-- Data in this exercise follows --

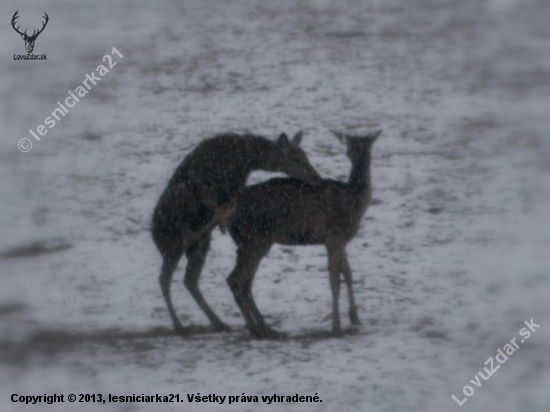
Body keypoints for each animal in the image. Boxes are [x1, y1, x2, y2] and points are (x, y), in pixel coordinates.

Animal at [152, 132, 324, 334]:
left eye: (305, 155)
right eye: (296, 158)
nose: (316, 177)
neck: (244, 160)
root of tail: (154, 238)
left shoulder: (236, 187)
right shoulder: (207, 187)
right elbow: (214, 204)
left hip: (200, 245)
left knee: (189, 280)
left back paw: (220, 323)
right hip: (175, 245)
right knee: (164, 279)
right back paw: (180, 325)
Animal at [225, 130, 384, 338]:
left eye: (364, 147)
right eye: (348, 149)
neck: (354, 202)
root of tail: (228, 217)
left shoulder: (340, 241)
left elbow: (348, 273)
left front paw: (355, 318)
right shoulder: (333, 236)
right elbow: (335, 280)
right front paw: (336, 327)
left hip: (246, 242)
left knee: (242, 281)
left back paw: (263, 327)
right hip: (256, 238)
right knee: (237, 279)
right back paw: (257, 330)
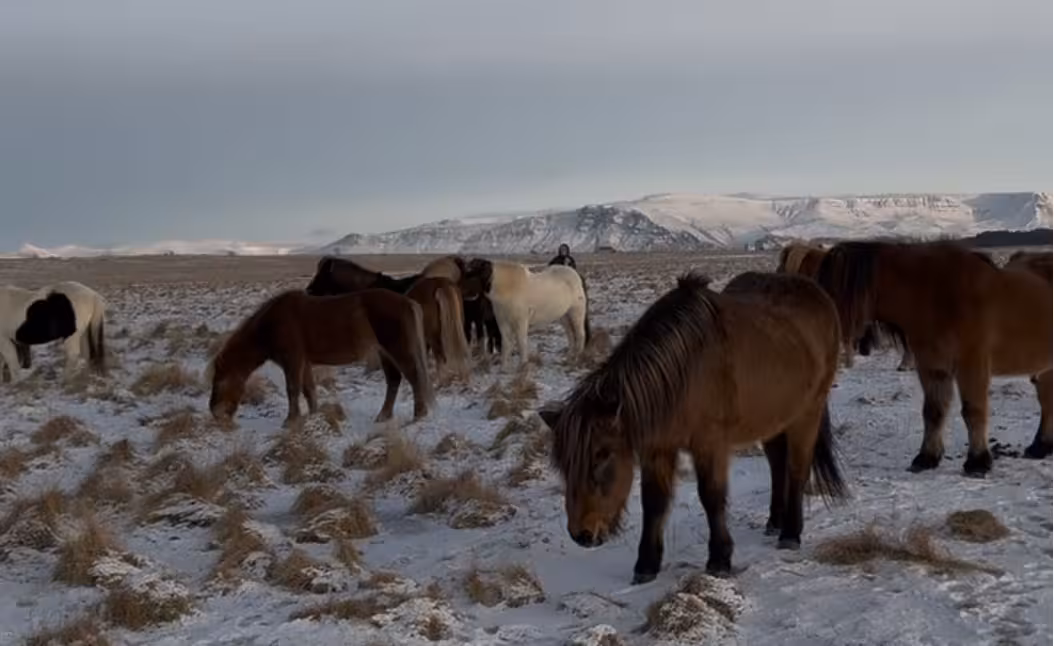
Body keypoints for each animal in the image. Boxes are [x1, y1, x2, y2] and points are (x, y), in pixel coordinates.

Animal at [207, 288, 435, 427]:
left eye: (219, 383)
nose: (215, 413)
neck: (270, 325)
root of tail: (408, 302)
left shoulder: (293, 361)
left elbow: (293, 389)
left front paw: (291, 420)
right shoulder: (304, 362)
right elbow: (309, 390)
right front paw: (313, 416)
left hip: (397, 349)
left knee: (414, 377)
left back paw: (419, 415)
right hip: (384, 353)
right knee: (394, 380)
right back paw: (384, 416)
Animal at [462, 258, 590, 370]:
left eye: (473, 273)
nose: (465, 296)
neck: (508, 287)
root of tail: (576, 275)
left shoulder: (521, 321)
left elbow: (521, 341)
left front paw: (522, 365)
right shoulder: (502, 321)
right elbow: (506, 342)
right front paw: (504, 367)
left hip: (576, 313)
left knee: (580, 334)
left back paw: (577, 358)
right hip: (564, 316)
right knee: (571, 335)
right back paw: (569, 358)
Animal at [540, 271, 849, 583]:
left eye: (602, 456)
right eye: (563, 464)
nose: (581, 534)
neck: (685, 372)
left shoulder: (709, 445)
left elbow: (711, 496)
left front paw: (719, 559)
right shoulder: (658, 447)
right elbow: (654, 502)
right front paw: (646, 565)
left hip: (806, 414)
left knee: (797, 469)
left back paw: (790, 533)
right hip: (773, 419)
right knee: (777, 466)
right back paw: (774, 522)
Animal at [816, 240, 1053, 475]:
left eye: (832, 288)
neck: (938, 296)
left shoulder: (972, 364)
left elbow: (973, 410)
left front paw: (977, 462)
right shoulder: (932, 367)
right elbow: (933, 411)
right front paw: (927, 457)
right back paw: (1040, 447)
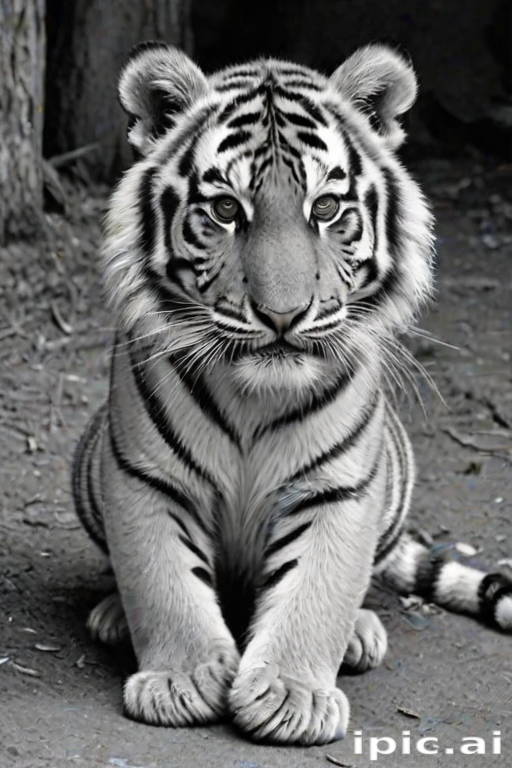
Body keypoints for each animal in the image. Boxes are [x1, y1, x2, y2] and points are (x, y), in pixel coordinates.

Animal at [72, 41, 512, 745]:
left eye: (325, 209)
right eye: (226, 211)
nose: (283, 315)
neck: (256, 397)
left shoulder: (341, 487)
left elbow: (317, 590)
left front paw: (290, 696)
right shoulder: (144, 475)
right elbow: (161, 578)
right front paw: (180, 679)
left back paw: (360, 634)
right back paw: (112, 615)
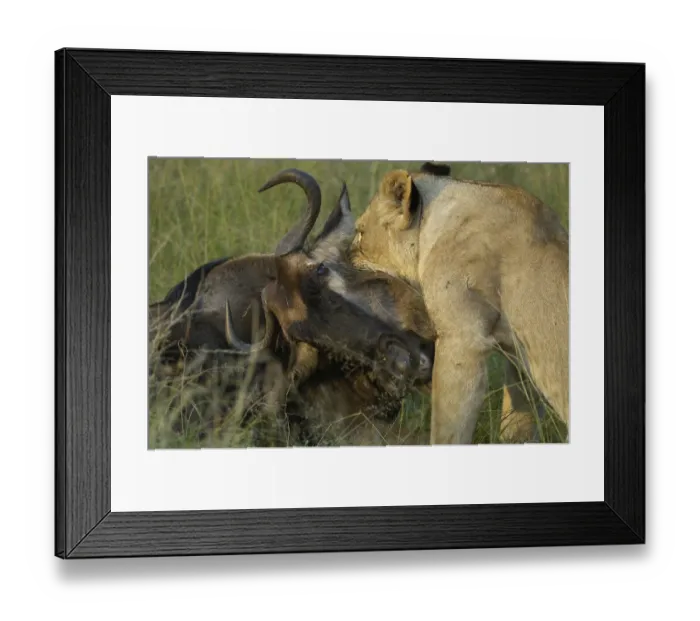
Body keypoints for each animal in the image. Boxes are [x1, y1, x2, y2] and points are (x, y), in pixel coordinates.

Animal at [349, 163, 569, 445]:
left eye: (361, 233)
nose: (343, 258)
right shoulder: (518, 362)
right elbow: (516, 427)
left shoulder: (463, 341)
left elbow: (447, 430)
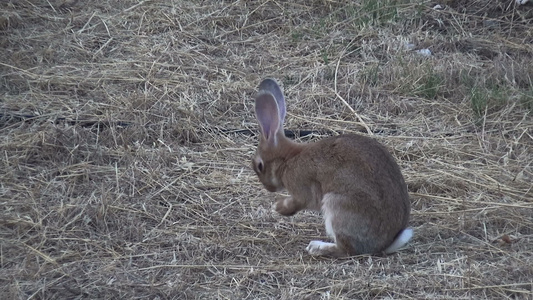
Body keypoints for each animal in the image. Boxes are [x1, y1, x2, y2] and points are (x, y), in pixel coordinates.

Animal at [251, 78, 414, 256]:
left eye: (259, 166)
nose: (268, 188)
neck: (287, 159)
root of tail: (384, 245)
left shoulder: (302, 188)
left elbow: (301, 201)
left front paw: (278, 207)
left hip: (336, 205)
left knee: (346, 250)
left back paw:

-- Data in this exercise concluded --

Problem details:
Your answer should consist only of the lines from the one with "left eye: (259, 166)" through the end of the data above, reproduced exactly.

Solution for this problem:
left eye: (259, 166)
nose: (268, 188)
neck: (287, 159)
root of tail: (384, 245)
left shoulder: (302, 188)
left elbow: (301, 201)
left front paw: (278, 207)
left hip: (336, 205)
left knee: (346, 250)
left back paw:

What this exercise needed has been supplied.